··· AVAILABLE RECORDS
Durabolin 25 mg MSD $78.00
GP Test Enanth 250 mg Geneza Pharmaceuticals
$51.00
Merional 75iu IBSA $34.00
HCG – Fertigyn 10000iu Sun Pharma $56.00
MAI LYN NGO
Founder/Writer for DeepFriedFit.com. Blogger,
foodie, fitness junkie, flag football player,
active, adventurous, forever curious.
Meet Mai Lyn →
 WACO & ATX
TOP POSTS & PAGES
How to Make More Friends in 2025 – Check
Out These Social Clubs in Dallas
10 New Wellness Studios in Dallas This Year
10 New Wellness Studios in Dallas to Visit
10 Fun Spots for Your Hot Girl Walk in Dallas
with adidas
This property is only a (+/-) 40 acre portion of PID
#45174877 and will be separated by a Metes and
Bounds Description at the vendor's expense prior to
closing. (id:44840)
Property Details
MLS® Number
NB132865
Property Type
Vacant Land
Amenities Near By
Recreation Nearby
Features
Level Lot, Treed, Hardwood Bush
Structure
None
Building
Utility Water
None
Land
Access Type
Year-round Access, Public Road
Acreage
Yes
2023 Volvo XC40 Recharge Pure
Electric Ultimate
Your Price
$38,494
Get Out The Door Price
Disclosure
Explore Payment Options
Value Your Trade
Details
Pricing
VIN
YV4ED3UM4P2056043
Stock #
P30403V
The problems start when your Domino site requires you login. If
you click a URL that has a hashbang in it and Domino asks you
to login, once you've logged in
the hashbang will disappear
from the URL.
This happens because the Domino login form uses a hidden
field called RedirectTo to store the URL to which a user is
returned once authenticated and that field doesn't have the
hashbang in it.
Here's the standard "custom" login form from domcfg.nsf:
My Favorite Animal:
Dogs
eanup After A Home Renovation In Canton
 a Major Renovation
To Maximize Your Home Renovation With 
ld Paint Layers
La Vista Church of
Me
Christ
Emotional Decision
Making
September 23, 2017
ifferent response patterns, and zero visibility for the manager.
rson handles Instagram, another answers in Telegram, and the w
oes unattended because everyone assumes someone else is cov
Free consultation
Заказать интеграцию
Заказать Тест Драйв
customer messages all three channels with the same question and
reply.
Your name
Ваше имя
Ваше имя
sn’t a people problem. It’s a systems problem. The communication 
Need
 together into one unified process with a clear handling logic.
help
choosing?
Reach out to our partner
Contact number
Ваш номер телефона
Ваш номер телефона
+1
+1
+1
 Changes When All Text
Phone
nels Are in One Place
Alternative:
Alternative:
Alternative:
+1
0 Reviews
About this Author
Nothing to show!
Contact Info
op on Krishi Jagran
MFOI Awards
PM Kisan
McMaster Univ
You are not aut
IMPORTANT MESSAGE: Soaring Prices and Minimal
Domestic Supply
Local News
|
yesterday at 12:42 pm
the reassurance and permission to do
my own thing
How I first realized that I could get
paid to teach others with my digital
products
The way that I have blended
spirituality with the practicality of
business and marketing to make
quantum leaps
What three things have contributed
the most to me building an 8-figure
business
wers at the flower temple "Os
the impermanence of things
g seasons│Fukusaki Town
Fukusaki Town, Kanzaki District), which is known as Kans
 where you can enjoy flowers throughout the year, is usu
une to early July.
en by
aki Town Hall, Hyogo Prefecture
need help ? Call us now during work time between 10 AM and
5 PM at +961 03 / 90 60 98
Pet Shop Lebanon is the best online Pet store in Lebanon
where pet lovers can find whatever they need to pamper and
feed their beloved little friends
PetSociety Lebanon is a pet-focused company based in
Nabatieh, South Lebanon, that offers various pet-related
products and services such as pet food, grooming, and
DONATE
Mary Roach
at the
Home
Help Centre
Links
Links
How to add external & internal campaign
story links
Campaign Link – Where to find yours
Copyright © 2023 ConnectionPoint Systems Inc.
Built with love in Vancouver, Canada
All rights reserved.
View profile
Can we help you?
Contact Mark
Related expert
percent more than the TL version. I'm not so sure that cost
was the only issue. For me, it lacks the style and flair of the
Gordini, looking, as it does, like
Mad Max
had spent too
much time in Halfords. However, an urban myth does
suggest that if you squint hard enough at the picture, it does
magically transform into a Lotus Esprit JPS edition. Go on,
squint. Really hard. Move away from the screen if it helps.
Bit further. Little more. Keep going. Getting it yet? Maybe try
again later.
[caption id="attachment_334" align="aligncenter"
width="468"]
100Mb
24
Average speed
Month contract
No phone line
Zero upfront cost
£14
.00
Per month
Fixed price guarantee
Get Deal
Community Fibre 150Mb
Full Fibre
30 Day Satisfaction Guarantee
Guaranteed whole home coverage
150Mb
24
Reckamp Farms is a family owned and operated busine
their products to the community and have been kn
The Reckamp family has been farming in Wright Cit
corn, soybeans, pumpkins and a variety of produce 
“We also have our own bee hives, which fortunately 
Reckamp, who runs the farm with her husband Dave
······
→ EXERCISE BRIEF: Put every line of the records above into a JSON list of strings, one string per line, leaving out blank lines.

→ WRITTEN REPLY:
[
  "Durabolin 25 mg MSD $78.00",
  "GP Test Enanth 250 mg Geneza Pharmaceuticals",
  "$51.00",
  "Merional 75iu IBSA $34.00",
  "HCG – Fertigyn 10000iu Sun Pharma $56.00",
  "MAI LYN NGO",
  "Founder/Writer for DeepFriedFit.com. Blogger,",
  "foodie, fitness junkie, flag football player,",
  "active, adventurous, forever curious.",
  "Meet Mai Lyn →",
  " WACO & ATX",
  "TOP POSTS & PAGES",
  "How to Make More Friends in 2025 – Check",
  "Out These Social Clubs in Dallas",
  "10 New Wellness Studios in Dallas This Year",
  "10 New Wellness Studios in Dallas to Visit",
  "10 Fun Spots for Your Hot Girl Walk in Dallas",
  "with adidas",
  "This property is only a (+/-) 40 acre portion of PID",
  "#45174877 and will be separated by a Metes and",
  "Bounds Description at the vendor's expense prior to",
  "closing. (id:44840)",
  "Property Details",
  "MLS® Number",
  "NB132865",
  "Property Type",
  "Vacant Land",
  "Amenities Near By",
  "Recreation Nearby",
  "Features",
  "Level Lot, Treed, Hardwood Bush",
  "Structure",
  "None",
  "Building",
  "Utility Water",
  "None",
  "Land",
  "Access Type",
  "Year-round Access, Public Road",
  "Acreage",
  "Yes",
  "2023 Volvo XC40 Recharge Pure",
  "Electric Ultimate",
  "Your Price",
  "$38,494",
  "Get Out The Door Price",
  "Disclosure",
  "Explore Payment Options",
  "Value Your Trade",
  "Details",
  "Pricing",
  "VIN",
  "YV4ED3UM4P2056043",
  "Stock #",
  "P30403V",
  "The problems start when your Domino site requires you login. If",
  "you click a URL that has a hashbang in it and Domino asks you",
  "to login, once you've logged in",
  "the hashbang will disappear",
  "from the URL.",
  "This happens because the Domino login form uses a hidden",
  "field called RedirectTo to store the URL to which a user is",
  "returned once authenticated and that field doesn't have the",
  "hashbang in it.",
  "Here's the standard \"custom\" login form from domcfg.nsf:",
  "My Favorite Animal:",
  "Dogs",
  "eanup After A Home Renovation In Canton",
  " a Major Renovation",
  "To Maximize Your Home Renovation With ",
  "ld Paint Layers",
  "La Vista Church of",
  "Me",
  "Christ",
  "Emotional Decision",
  "Making",
  "September 23, 2017",
  "ifferent response patterns, and zero visibility for the manager.",
  "rson handles Instagram, another answers in Telegram, and the w",
  "oes unattended because everyone assumes someone else is cov",
  "Free consultation",
  "Заказать интеграцию",
  "Заказать Тест Драйв",
  "customer messages all three channels with the same question and",
  "reply.",
  "Your name",
  "Ваше имя",
  "Ваше имя",
  "sn’t a people problem. It’s a systems problem. The communication ",
  "Need",
  " together into one unified process with a clear handling logic.",
  "help",
  "choosing?",
  "Reach out to our partner",
  "Contact number",
  "Ваш номер телефона",
  "Ваш номер телефона",
  "+1",
  "+1",
  "+1",
  " Changes When All Text",
  "Phone",
  "nels Are in One Place",
  "Alternative:",
  "Alternative:",
  "Alternative:",
  "+1",
  "0 Reviews",
  "About this Author",
  "Nothing to show!",
  "Contact Info",
  "op on Krishi Jagran",
  "MFOI Awards",
  "PM Kisan",
  "McMaster Univ",
  "You are not aut",
  "IMPORTANT MESSAGE: Soaring Prices and Minimal",
  "Domestic Supply",
  "Local News",
  "|",
  "yesterday at 12:42 pm",
  "the reassurance and permission to do",
  "my own thing",
  "How I first realized that I could get",
  "paid to teach others with my digital",
  "products",
  "The way that I have blended",
  "spirituality with the practicality of",
  "business and marketing to make",
  "quantum leaps",
  "What three things have contributed",
  "the most to me building an 8-figure",
  "business",
  "wers at the flower temple \"Os",
  "the impermanence of things",
  "g seasons│Fukusaki Town",
  "Fukusaki Town, Kanzaki District), which is known as Kans",
  " where you can enjoy flowers throughout the year, is usu",
  "une to early July.",
  "en by",
  "aki Town Hall, Hyogo Prefecture",
  "need help ? Call us now during work time between 10 AM and",
  "5 PM at +961 03 / 90 60 98",
  "Pet Shop Lebanon is the best online Pet store in Lebanon",
  "where pet lovers can find whatever they need to pamper and",
  "feed their beloved little friends",
  "PetSociety Lebanon is a pet-focused company based in",
  "Nabatieh, South Lebanon, that offers various pet-related",
  "products and services such as pet food, grooming, and",
  "DONATE",
  "Mary Roach",
  "at the",
  "Home",
  "Help Centre",
  "Links",
  "Links",
  "How to add external & internal campaign",
  "story links",
  "Campaign Link – Where to find yours",
  "Copyright © 2023 ConnectionPoint Systems Inc.",
  "Built with love in Vancouver, Canada",
  "All rights reserved.",
  "View profile",
  "Can we help you?",
  "Contact Mark",
  "Related expert",
  "percent more than the TL version. I'm not so sure that cost",
  "was the only issue. For me, it lacks the style and flair of the",
  "Gordini, looking, as it does, like",
  "Mad Max",
  "had spent too",
  "much time in Halfords. However, an urban myth does",
  "suggest that if you squint hard enough at the picture, it does",
  "magically transform into a Lotus Esprit JPS edition. Go on,",
  "squint. Really hard. Move away from the screen if it helps.",
  "Bit further. Little more. Keep going. Getting it yet? Maybe try",
  "again later.",
  "[caption id=\"attachment_334\" align=\"aligncenter\"",
  "width=\"468\"]",
  "100Mb",
  "24",
  "Average speed",
  "Month contract",
  "No phone line",
  "Zero upfront cost",
  "£14",
  ".00",
  "Per month",
  "Fixed price guarantee",
  "Get Deal",
  "Community Fibre 150Mb",
  "Full Fibre",
  "30 Day Satisfaction Guarantee",
  "Guaranteed whole home coverage",
  "150Mb",
  "24",
  "Reckamp Farms is a family owned and operated busine",
  "their products to the community and have been kn",
  "The Reckamp family has been farming in Wright Cit",
  "corn, soybeans, pumpkins and a variety of produce ",
  "“We also have our own bee hives, which fortunately ",
  "Reckamp, who runs the farm with her husband Dave"
]